__What you should do__.
Copy the benchmark table starting at "Query Result shape" and ending at "many SPARQL engines)", and switch "nothing special" to "no special features".

__Excerpted passage__.
--- START ---
Query Result shape Oxigraph Apache Jena Stardog GraphDB Blazegraph Virtuoso QLever Comment
All papers published in SIGIR 6264 x 3 1.6s 0.3s 0.52s 0.17s 0.47s 0.54s 0.02s Two simple joins, nothing special
Number of papers by venue 19954 x 2 2.6s 28s 2.0s 3.1s 1.2s 1.0s 0.02s Scan of a single predicate with GROUP BY and ORDER BY
Author names matching REGEX 513 x 3 5.6s 4.8s 0.61s 0.29s 0.27s 0.98s 0.05s Joins, GROUP BY, ORDER BY, FILTER REGEX
All papers in DBLP until 1940 70 x 4 313s 50s 16s 0.04s 5.9s 0.08s 0.11s Three joins, a FILTER, and an ORDER BY
All papers with their title 7167122 x 2 132s 54s 44s 20s 18s >9.1s 4.2s Simple, but must materialize large result (problematic for many SPARQL engines)
All predicates ordered by size 68 x 3 106s 279s 37s 72s 0.05s 1.48s 0.01s Conceptually requires a scan over all triples, but huge optimization potential

Command lines for producing the results above (loading and queries)
--- END ---
[Stored data entries]
--- START ---
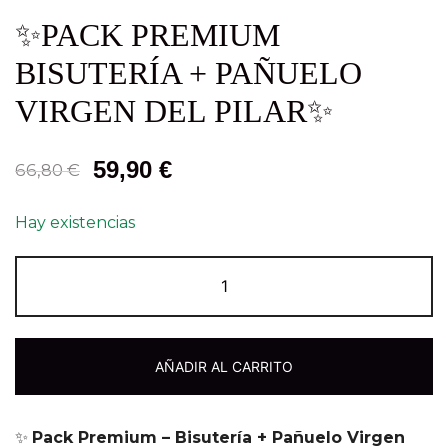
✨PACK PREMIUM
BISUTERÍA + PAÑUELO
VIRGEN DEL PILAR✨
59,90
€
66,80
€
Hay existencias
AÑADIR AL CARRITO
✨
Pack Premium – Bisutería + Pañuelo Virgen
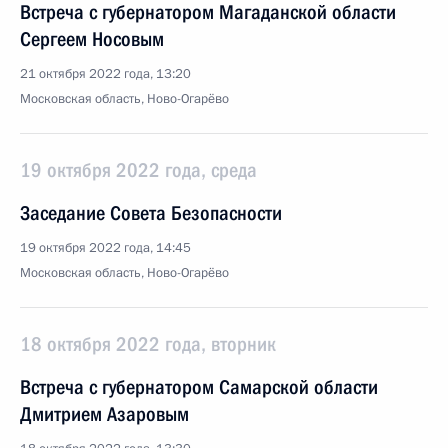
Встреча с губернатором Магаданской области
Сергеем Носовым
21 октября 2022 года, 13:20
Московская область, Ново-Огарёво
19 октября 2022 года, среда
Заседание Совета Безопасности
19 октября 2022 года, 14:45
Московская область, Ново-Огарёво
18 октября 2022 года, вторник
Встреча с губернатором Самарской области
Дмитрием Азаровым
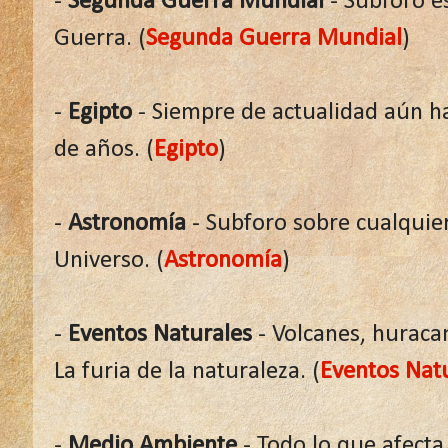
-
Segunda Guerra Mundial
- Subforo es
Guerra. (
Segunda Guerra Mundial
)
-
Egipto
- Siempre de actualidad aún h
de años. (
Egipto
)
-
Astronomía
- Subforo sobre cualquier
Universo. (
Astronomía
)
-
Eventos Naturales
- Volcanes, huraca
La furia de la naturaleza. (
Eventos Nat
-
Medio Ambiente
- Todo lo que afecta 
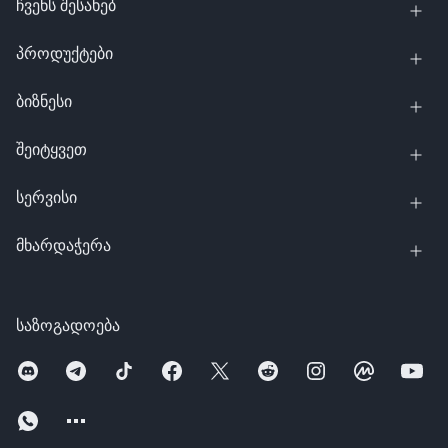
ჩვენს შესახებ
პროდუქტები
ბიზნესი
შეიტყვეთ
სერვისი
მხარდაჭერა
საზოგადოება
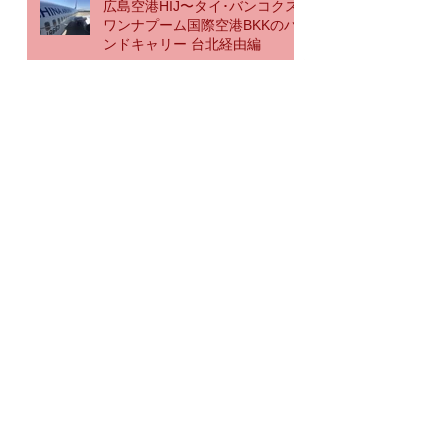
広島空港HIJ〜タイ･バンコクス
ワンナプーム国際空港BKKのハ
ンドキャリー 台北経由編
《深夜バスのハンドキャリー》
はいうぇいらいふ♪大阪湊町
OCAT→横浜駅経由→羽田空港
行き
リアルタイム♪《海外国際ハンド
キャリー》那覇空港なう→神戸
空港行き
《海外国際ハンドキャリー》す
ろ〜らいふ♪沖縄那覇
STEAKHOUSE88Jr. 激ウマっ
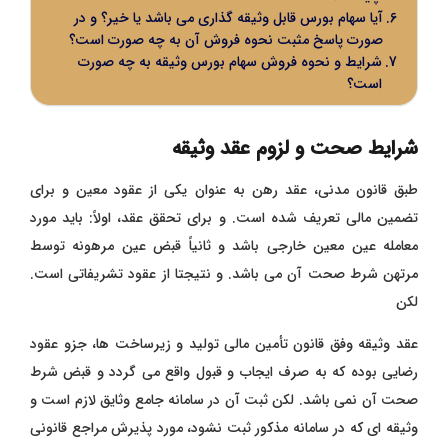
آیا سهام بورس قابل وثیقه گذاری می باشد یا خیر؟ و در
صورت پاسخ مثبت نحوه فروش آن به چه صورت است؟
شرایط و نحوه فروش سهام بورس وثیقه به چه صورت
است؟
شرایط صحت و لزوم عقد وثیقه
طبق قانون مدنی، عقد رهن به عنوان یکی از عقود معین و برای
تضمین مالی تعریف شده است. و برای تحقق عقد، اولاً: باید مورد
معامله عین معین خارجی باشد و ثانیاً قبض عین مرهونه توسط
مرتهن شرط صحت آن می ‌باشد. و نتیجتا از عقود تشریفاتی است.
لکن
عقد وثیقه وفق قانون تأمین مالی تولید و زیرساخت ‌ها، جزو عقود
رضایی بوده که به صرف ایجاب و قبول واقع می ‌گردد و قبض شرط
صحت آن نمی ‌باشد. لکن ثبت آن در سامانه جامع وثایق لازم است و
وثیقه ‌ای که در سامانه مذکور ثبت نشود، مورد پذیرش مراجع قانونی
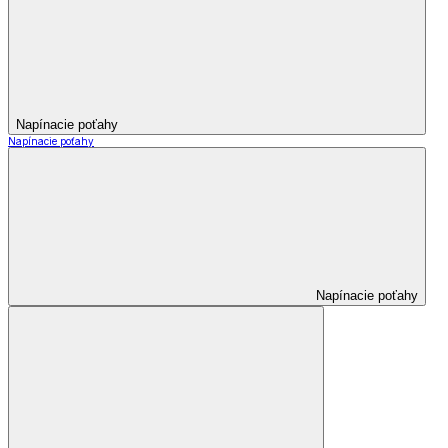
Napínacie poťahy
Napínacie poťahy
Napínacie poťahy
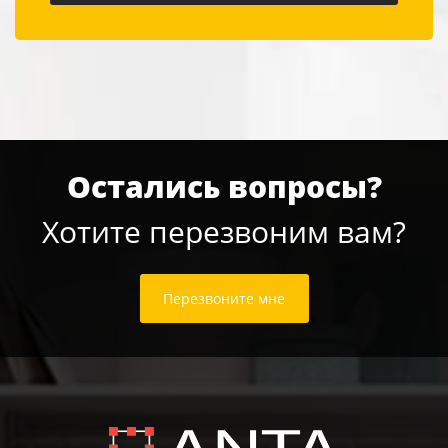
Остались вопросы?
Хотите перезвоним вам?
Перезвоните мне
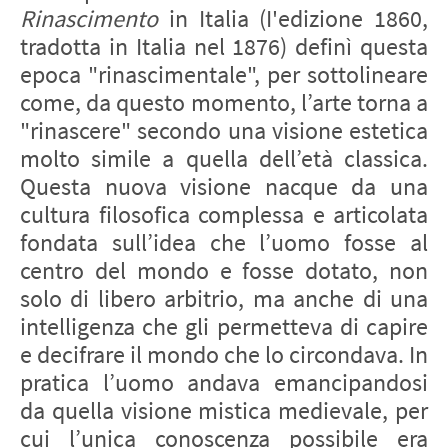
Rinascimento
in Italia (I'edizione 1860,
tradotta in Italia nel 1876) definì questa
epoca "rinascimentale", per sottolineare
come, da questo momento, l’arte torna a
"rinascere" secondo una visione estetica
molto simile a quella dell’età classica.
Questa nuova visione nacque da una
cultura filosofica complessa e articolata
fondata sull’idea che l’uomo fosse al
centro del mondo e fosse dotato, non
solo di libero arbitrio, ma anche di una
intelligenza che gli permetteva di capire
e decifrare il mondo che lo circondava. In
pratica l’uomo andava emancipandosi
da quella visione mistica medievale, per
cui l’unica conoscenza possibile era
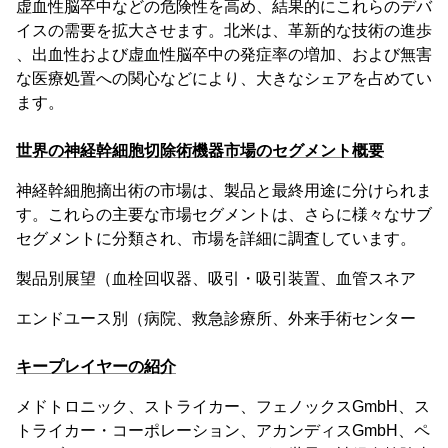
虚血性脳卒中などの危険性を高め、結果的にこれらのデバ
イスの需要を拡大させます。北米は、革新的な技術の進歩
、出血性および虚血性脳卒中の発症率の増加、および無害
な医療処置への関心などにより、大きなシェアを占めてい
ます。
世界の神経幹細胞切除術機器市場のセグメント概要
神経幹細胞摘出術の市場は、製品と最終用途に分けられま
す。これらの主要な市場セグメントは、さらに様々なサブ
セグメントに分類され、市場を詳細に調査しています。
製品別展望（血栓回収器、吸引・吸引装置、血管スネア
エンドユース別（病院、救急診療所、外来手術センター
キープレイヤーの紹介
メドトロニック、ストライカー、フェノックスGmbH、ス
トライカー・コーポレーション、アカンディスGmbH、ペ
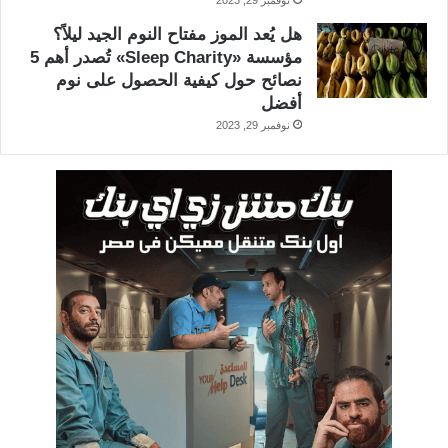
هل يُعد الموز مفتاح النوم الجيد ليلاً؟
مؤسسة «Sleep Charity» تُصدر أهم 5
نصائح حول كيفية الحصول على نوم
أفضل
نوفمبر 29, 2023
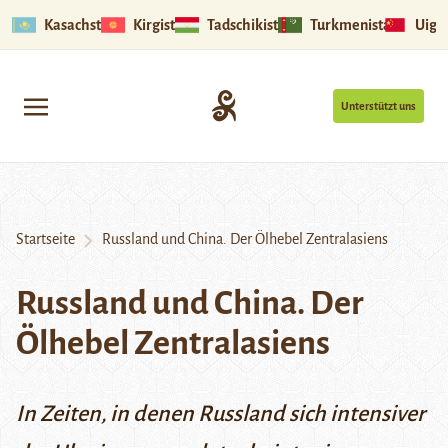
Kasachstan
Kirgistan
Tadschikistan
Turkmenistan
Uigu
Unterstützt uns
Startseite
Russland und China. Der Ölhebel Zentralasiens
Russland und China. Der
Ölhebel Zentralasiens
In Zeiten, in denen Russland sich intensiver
--- END ---
--- START ---
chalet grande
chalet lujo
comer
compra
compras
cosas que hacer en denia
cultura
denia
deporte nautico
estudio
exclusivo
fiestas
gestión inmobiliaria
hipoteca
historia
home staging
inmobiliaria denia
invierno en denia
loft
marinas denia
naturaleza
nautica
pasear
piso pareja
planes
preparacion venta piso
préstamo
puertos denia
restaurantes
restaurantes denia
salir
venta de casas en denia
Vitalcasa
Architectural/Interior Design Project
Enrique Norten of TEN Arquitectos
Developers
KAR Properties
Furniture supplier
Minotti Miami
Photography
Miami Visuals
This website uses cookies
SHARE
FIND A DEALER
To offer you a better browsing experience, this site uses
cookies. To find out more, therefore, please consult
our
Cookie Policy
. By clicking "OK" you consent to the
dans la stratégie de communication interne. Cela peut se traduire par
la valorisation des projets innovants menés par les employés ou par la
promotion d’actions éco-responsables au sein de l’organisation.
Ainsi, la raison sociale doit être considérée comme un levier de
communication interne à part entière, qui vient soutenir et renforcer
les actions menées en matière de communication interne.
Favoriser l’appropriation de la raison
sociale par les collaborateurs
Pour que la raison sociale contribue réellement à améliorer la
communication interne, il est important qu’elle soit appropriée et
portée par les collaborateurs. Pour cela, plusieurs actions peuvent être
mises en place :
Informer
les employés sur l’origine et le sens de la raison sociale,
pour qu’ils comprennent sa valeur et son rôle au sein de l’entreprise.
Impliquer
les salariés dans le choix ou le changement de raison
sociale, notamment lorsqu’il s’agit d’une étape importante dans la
--- END ---
--- START ---
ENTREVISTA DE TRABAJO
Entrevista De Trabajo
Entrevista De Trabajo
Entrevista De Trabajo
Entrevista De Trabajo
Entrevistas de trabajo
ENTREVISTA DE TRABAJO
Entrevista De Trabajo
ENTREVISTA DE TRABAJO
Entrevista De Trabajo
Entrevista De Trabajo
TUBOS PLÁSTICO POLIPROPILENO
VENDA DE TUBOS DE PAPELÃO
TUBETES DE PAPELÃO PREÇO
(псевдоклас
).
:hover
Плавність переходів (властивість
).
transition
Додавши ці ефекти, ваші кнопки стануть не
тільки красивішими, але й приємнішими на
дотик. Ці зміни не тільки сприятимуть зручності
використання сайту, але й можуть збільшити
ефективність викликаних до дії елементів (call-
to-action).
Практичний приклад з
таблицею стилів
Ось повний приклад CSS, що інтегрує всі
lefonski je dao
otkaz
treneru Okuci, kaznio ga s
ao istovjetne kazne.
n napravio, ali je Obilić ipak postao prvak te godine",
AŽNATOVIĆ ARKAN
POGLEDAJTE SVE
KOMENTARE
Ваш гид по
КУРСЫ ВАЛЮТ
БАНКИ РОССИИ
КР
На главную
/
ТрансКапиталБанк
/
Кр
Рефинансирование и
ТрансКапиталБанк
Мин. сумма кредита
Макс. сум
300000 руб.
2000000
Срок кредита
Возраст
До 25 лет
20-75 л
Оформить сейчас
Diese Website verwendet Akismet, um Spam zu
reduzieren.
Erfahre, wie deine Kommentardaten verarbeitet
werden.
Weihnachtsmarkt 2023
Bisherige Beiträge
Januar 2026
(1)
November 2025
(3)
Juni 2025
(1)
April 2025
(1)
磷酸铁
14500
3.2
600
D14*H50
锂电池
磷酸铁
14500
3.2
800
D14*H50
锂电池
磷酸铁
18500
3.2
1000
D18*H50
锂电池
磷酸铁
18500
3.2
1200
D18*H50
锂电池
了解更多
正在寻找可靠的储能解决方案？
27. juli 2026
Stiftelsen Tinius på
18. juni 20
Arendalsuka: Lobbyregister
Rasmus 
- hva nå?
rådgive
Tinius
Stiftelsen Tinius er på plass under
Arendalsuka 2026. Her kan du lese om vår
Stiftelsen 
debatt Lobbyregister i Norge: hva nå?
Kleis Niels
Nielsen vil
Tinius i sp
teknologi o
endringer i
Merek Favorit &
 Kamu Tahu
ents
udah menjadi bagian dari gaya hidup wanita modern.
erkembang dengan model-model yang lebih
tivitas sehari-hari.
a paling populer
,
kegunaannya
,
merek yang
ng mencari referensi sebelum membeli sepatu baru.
--- END ---
__Answer box__.
Query Result shape Oxigraph Apache Jena Stardog GraphDB Blazegraph Virtuoso QLever Comment
All papers published in SIGIR 6264 x 3 1.6s 0.3s 0.52s 0.17s 0.47s 0.54s 0.02s Two simple joins, no special features
Number of papers by venue 19954 x 2 2.6s 28s 2.0s 3.1s 1.2s 1.0s 0.02s Scan of a single predicate with GROUP BY and ORDER BY
Author names matching REGEX 513 x 3 5.6s 4.8s 0.61s 0.29s 0.27s 0.98s 0.05s Joins, GROUP BY, ORDER BY, FILTER REGEX
All papers in DBLP until 1940 70 x 4 313s 50s 16s 0.04s 5.9s 0.08s 0.11s Three joins, a FILTER, and an ORDER BY
All papers with their title 7167122 x 2 132s 54s 44s 20s 18s >9.1s 4.2s Simple, but must materialize large result (problematic for many SPARQL engines)